Presentation

The Faculty of Social Sciences and Humanities of NOVA University of Lisbon (NOVA FCSH) and the Open University (Universidade Aberta) offer, in partnership, a doctoral programme in Medieval Studies, in a regime of e-learning with a brief face-to-face component. 

The course is taught according to the Open University (Universidade Aberta) pedagogical model (internationally recognised) and complemented by a one-week face-to-face doctoral retreat; during this period, the students present and discuss their thesis projects, make contact with the course teachers and with international lecturers, aswell as participating in a small postgraduate conference, in order to promote integration in the professional academic environment. 

Several partnerships have been established with Spanish universities where, under ERASMUS+, doctoral students have the opportunity to attend seminars and complement their training if they so wish. They can also be integrated into the various projects taking place in IEM, even at a distance.
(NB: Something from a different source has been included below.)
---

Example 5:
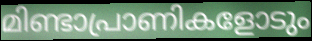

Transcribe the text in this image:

മിണ്ടാപ്രാണികളോടും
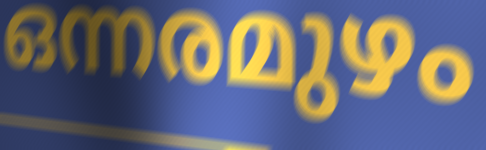
ഒന്നരമുഴം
From 2021, researchers at CSIC- Madrid will also offer an online option under the collaboration protocol that unites the three institutions.
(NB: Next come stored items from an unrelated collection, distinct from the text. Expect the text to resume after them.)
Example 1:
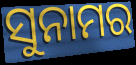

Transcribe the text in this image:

ସୁନାମର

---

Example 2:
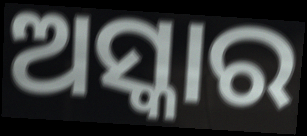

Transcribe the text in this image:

ଅସ୍କାର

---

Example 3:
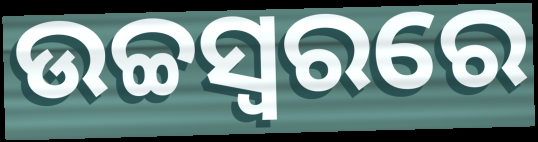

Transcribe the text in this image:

ଉଚ୍ଚସ୍ଵରରେ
Doctoral dissertations may also be jointly supervised, when the respective protocols are signed, or according to the Doctor Europaeus model.

In 2020/21, the host institution is NOVA FCSH.

LANGUAGE OF INSTRUCTION___

Mastery of the Portuguese language (at reading level) is required, although all the assessed activities within the doctoral programme (participation in forums, reports, seminar papers) may be presented in Spanish, French, Italian or English.

Objectives

The main goals of the programme are:

  • to promote advanced, multi- and interdisciplinary training in the field of Medieval Studies;
  • to promote independent, innovative and autonomous research.

It is also intended that students will achieve the following learning goals:

  • ability to synthesise and critically approach concepts from a range of data and problems from a variety of subject areas and themes.
  • mastery of technical skills (palaeography, Latin, textual criticism, analysis of archaeological remains, images and colours).
  • mastery of tools for the selection of the methodology/-ies best suited to the work to be developed and of the various levels of treatment of materials (texts, images, archaeological remains,
    elements of material culture, music, liturgy, etc).
  • ability to produce high-level interdisciplinary and comparative research, individually in at least two different scientific areas, respecting the requirements of academic quality and integrity standards.
  • ability to communicate with peers, the broader academic community and society in general about the specialization.